Begin the copy at the line containing "Figure 6. The" in the data below and end it at the line containing "Answer: Visual representation", keeping each line exact and leaving out pictures.

══ Working data

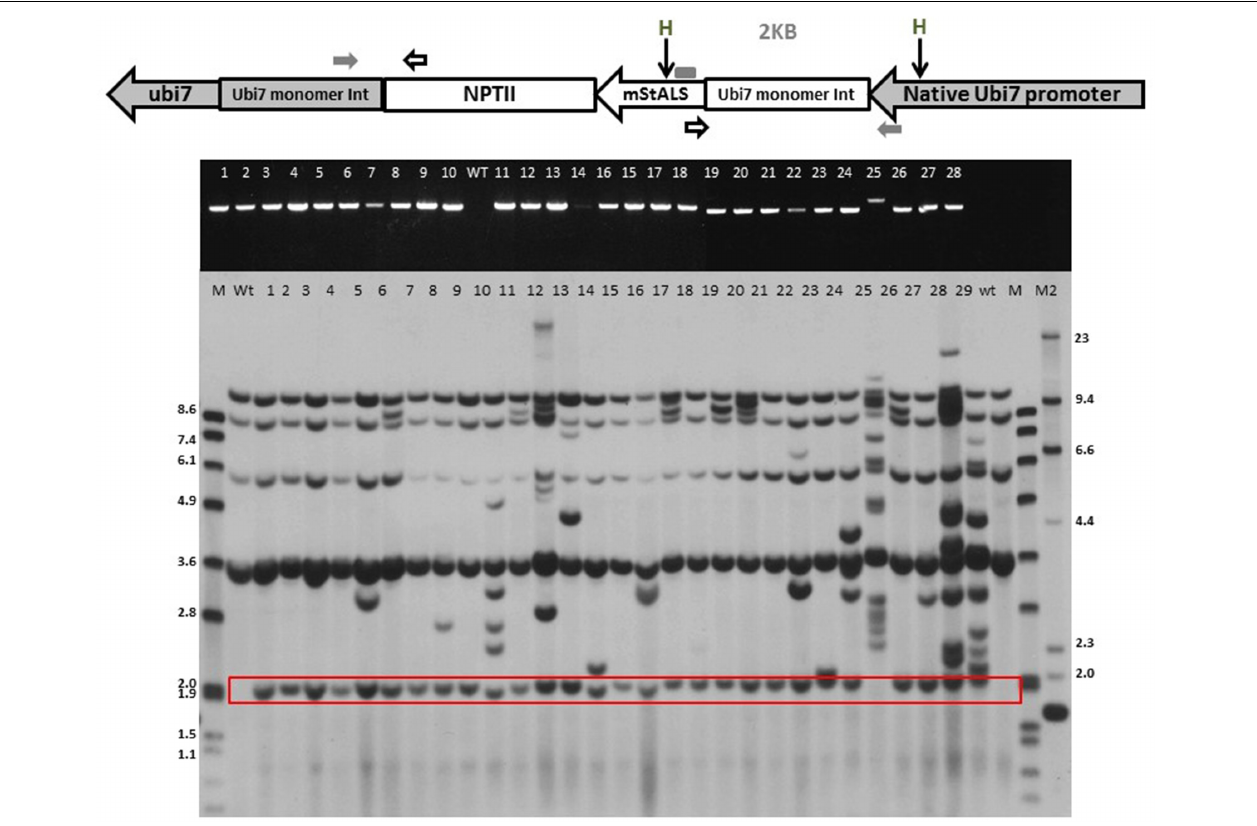
FIGURE 5 | Identification of targeted integration events. DNA from herbicide resistant transgenic lines were isolated for PCR and Southern analyses. (Top panel) Schematic of the Ubi7 locus after site-specific gene integration. Primers 1: within the endogenous Ubi7 promoter and 2: within the mStALS gene coding region are indicated by arrows. Two HindIII restriction enzyme sites, one in the endogenous Ubi7 promoter and one in the mStALS coding region are also labeled. (Middle panel) : PCR using primers 1 and 2 detects site-specific integration events. (Bottom panel) : Southern blot using StALS probe detects the site-specific integration band at predicted size (boxed). The size of dig-labeled ladders were marked as kb (M: Dig-labeled marker 7, M2: Dig-labeled marker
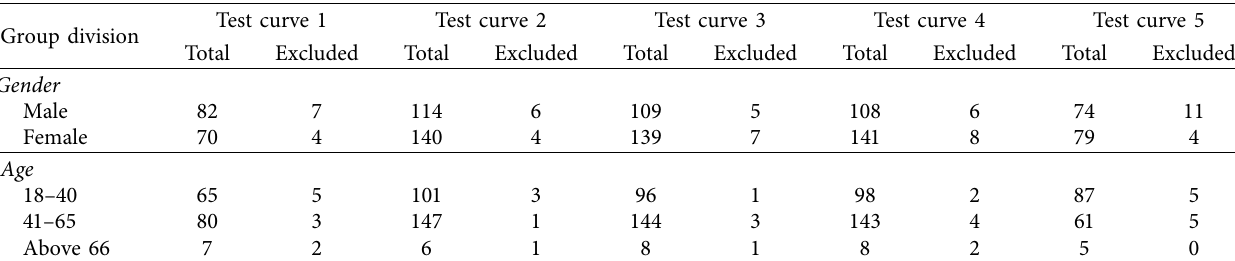
Table 2: Statistical description information.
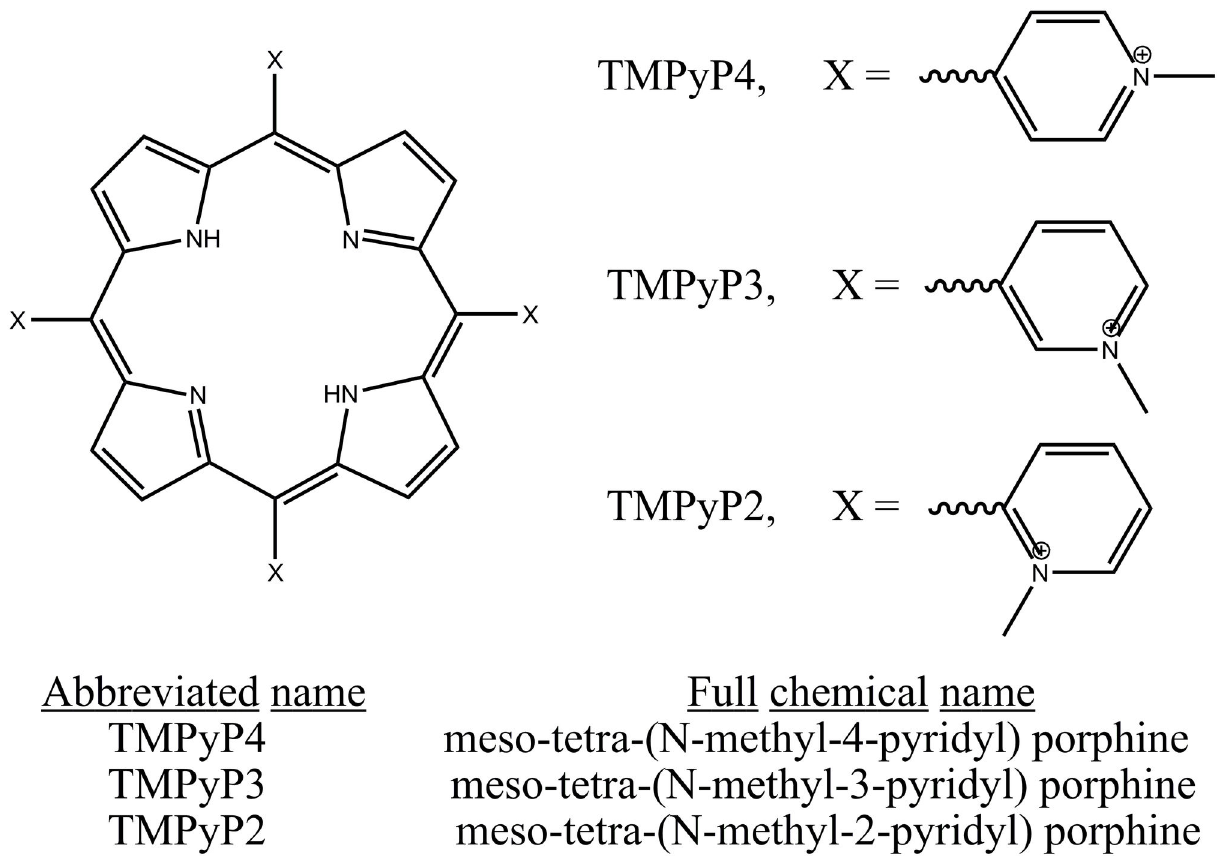
Figure 1. The chemical structures for the planar TMPyP4 and non-planar TMPyP3, and TMPyP2 porphyrin ligands. doi:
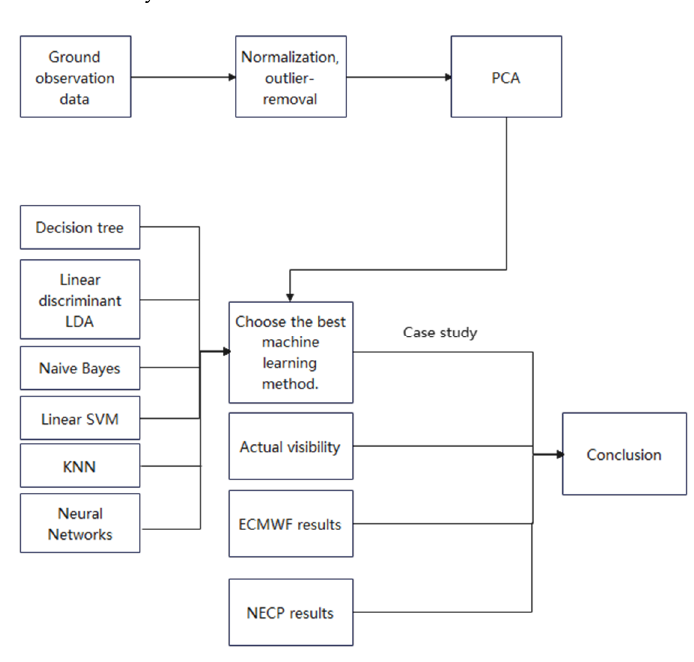
Figure 1. Methodology employed to predict and compare visibility.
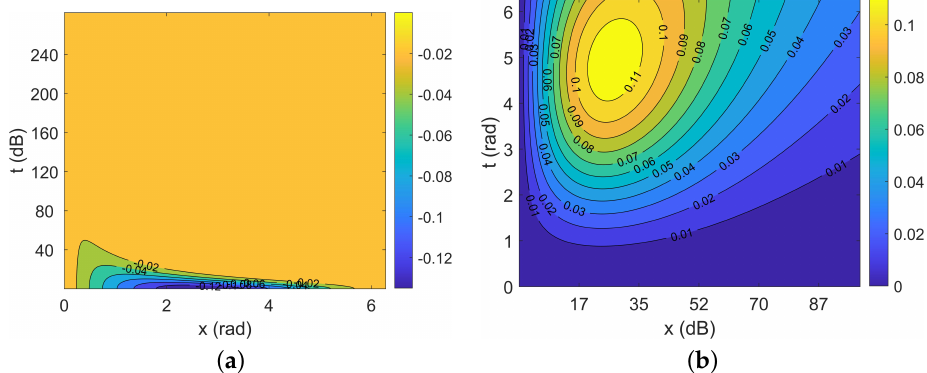
Figure 6. The contour of the partial derivative of the RVoG function. k e ranges between 0 and 1 dB/m [14], and k z > 0.01 m − 1 , θ = π /4. ( a ) Direction of h v . ( b ) Direction of p 1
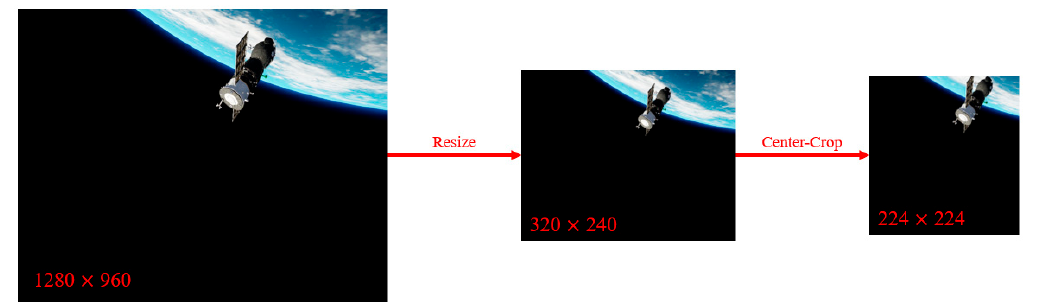
Figure 5. Resizing the image to fit the study format.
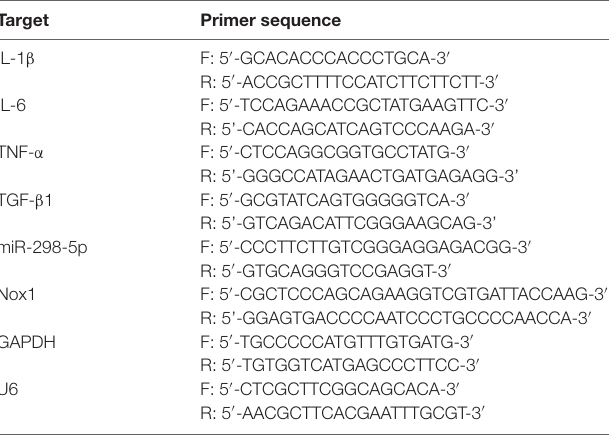
TABLE 1 | Primer sequence of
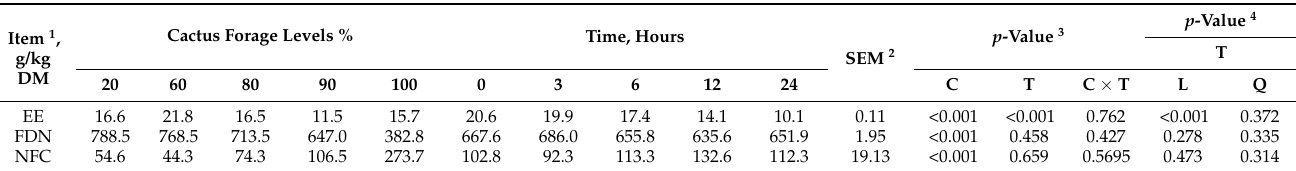
Table 4. Ether extract (EE), neutral detergent fiber (NDF), and non-fiber carbohydrates (NFCs) as a function of cactus forage and time of exposure to air as dry matter (DM).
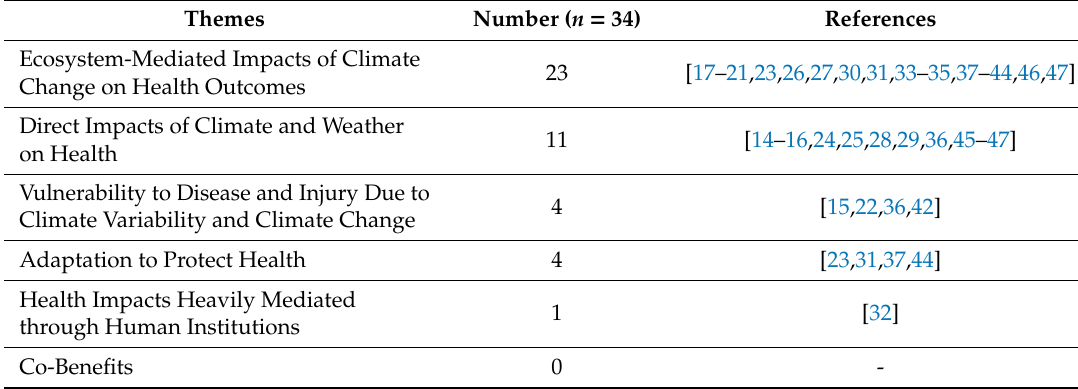
Table 5. Research themes of selected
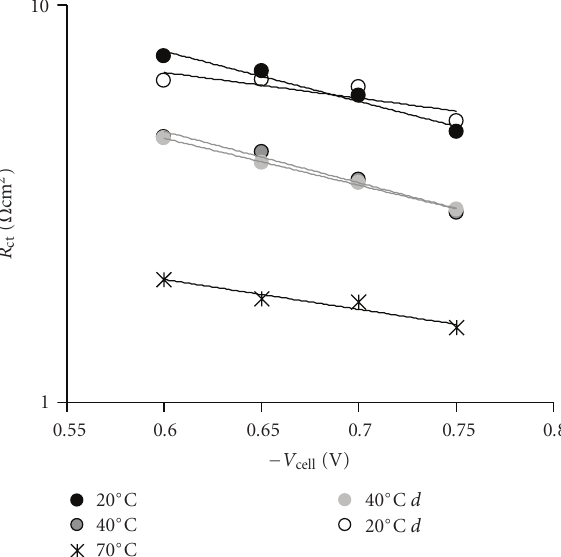
Figure 15: Charge transfer resistance on the counter electrode as a function of cell voltage; second set of EIS measurements. Letter “ d ” after the temperature value indicates the downward sweep of the temperature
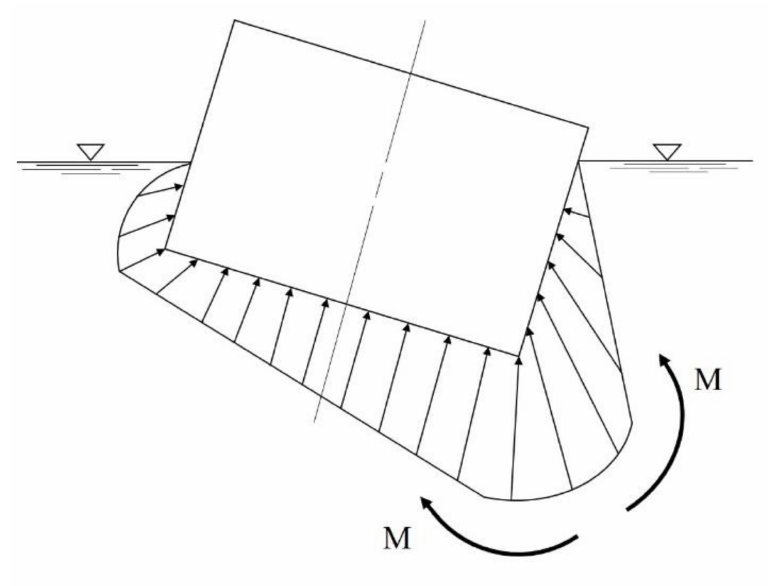
Figure 2. Load diagram of hull applied to moment.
Question: Write a caption explaining this figure to a reader.
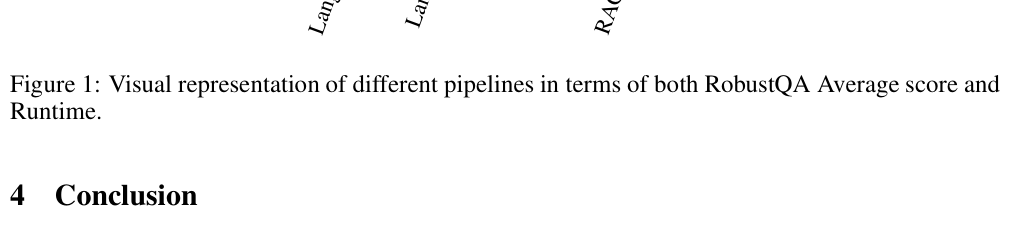
Answer: Visual representation of different pipelines in terms of both RobustQA Average score and Runtime.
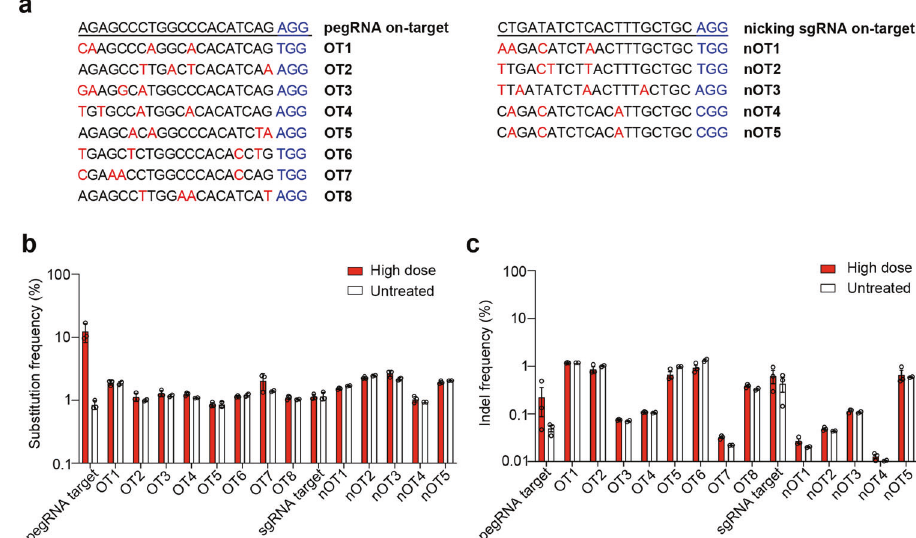
Fig. 4 PE3 corrects the pathogenic mutation in a highly precise manner. a Potential off-target sites of pegRNA and nicking sgRNA computationally predicted by CRISPOR. Red indicates mismatched sequences, while blue represents PAM sequences. Frequencies of the substitution ( b ) and indels ( c ) at the eight potential off-target sites of pegRNA (OT1 – OT8) and at the fi ve potential off-target sites for nicking sgRNA (nOT1 – nOT5) in RPE tissues of untreated ( n = 2 – 3) and high-dose treated ( n = 3) rd12 mice. A 40-bp region centered on the pegRNA nicking site was used to assess substitutions near the targeted nucleotide. A 100-bp region centered on the pegRNA nicking site was used to assess indels. Data are mean ±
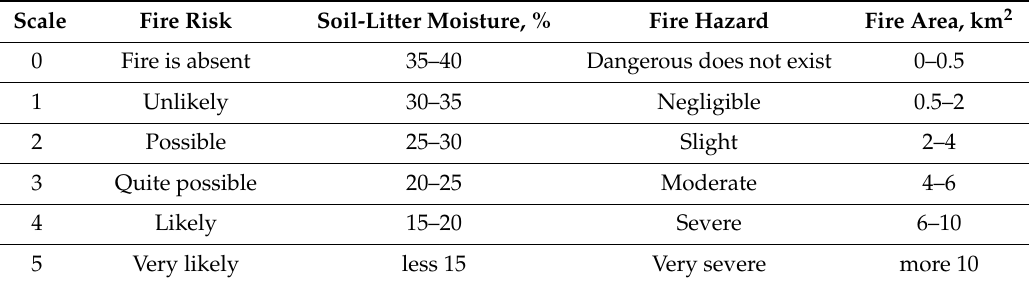
Table 3. Scale of forest fire risk and hazard depending on the fire area and soil-litter moisture.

════

» **Answer for the task**:
Figure 6. The contour of the partial derivative of the RVoG function. k e ranges between 0 and 1 dB/m [14], and k z > 0.01 m − 1 , θ = π /4. ( a ) Direction of h v . ( b ) Direction of p 1
Figure 5. Resizing the image to fit the study format.
TABLE 1 | Primer sequence of
Table 4. Ether extract (EE), neutral detergent fiber (NDF), and non-fiber carbohydrates (NFCs) as a function of cactus forage and time of exposure to air as dry matter (DM).
Table 5. Research themes of selected
Figure 15: Charge transfer resistance on the counter electrode as a function of cell voltage; second set of EIS measurements. Letter “ d ” after the temperature value indicates the downward sweep of the temperature
Figure 2. Load diagram of hull applied to moment.
Question: Write a caption explaining this figure to a reader.
Answer: Visual representation of different pipelines in terms of both RobustQA Average score and Runtime.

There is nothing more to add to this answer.